Published: 20 December 2011

Abstract

Background

Growth rate is a major determinant of intracellular function. However its effects can only be properly dissected with technically demanding chemostat cultivations in which it can be controlled. Recent work on Saccharomyces cerevisiae chemostat cultivations provided the first analysis on genome wide effects of growth rate. In this work we study the filamentous fungus Trichoderma reesei (Hypocrea jecorina) that is an industrial protein production host known for its exceptional protein secretion capability. Interestingly, it exhibits a low growth rate protein production phenotype.

Results

We have used transcriptomics and proteomics to study the effect of growth rate and cell density on protein production in chemostat cultivations of T. reesei. Use of chemostat allowed control of growth rate and exact estimation of the extracellular specific protein production rate (SPPR).
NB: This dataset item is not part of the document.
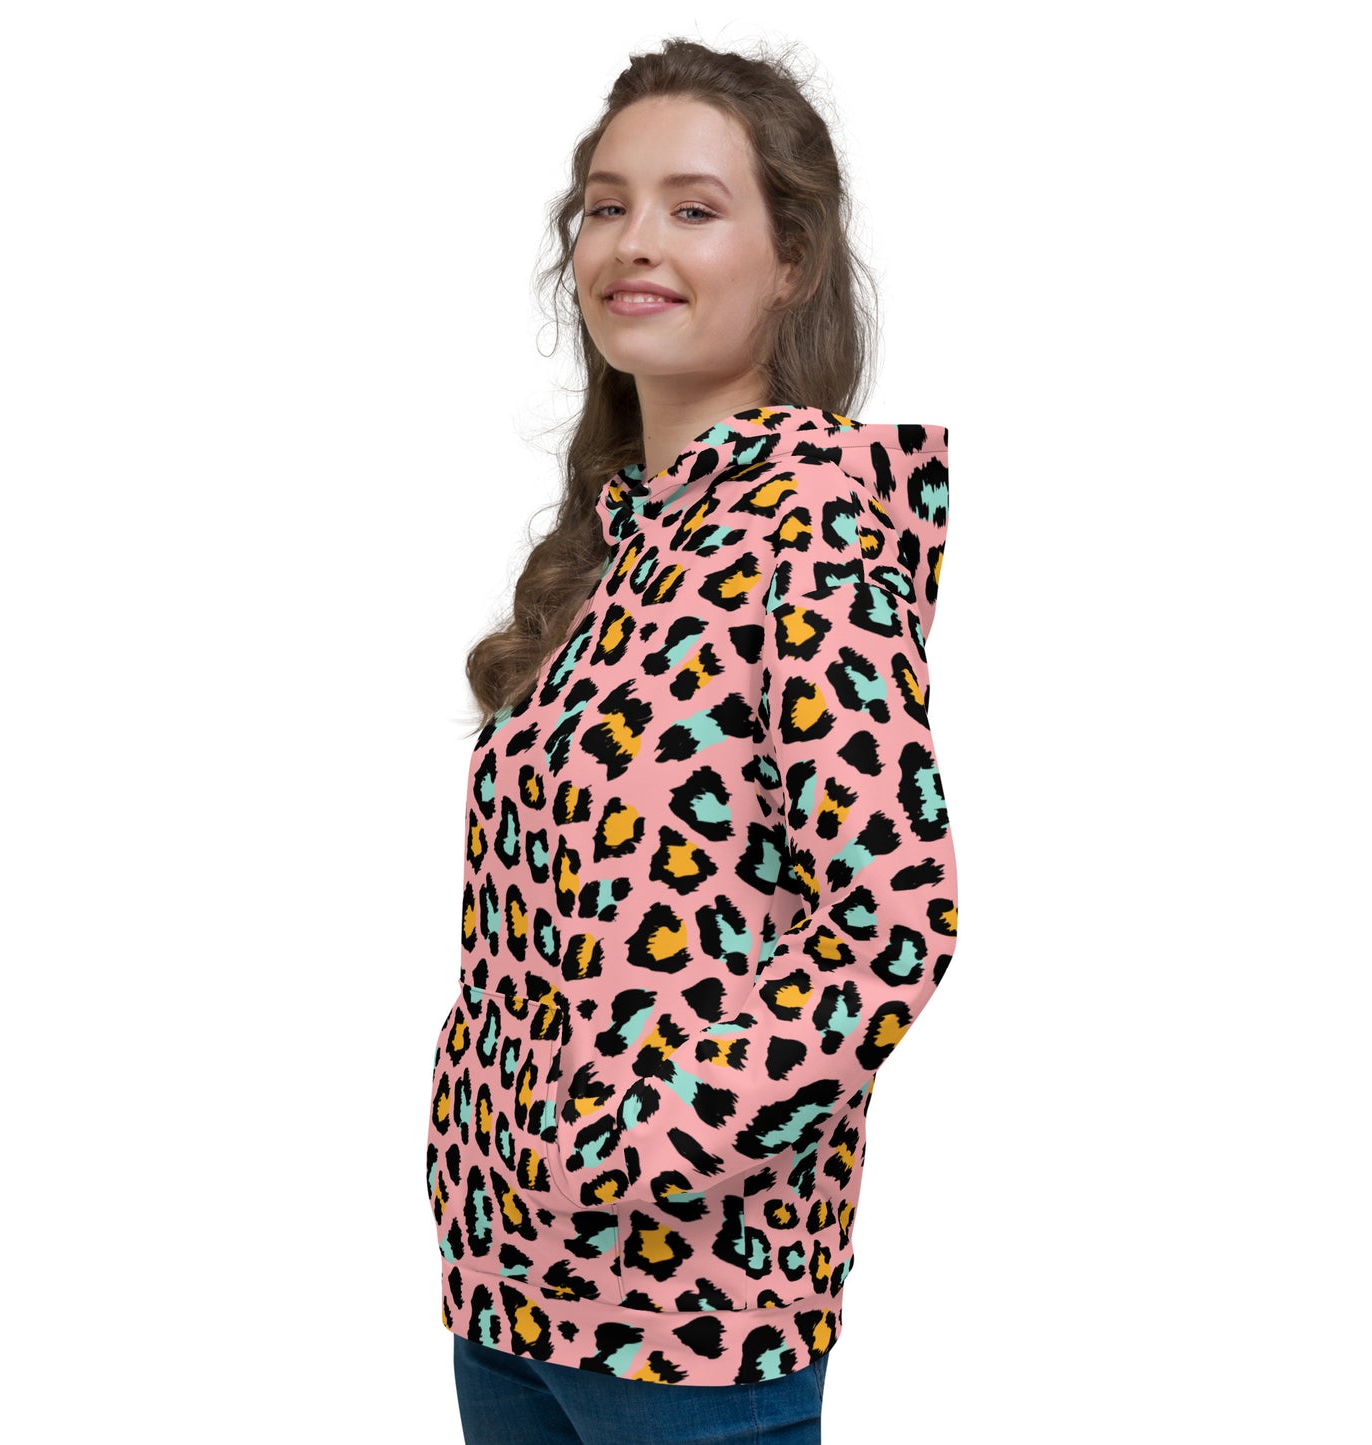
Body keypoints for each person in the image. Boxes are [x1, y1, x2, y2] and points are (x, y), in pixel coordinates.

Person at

We find that major biosynthetic activities are all negatively correlated with SPPR. We also find that expression of many genes of secreted proteins and secondary metabolism, as well as various lineage specific, mostly unknown genes are positively correlated with SPPR. Finally, we enumerate possible regulators and regulatory mechanisms, arising from the data, for this response.

Conclusions

Based on these results it appears that in low growth rate protein production energy is very efficiently used primarly for protein production. Also, we propose that flux through early glycolysis or the TCA cycle is a more fundamental determining factor than growth rate for low growth rate protein production and we propose a novel eukaryotic response to this i.e. the lineage specific response (LSR).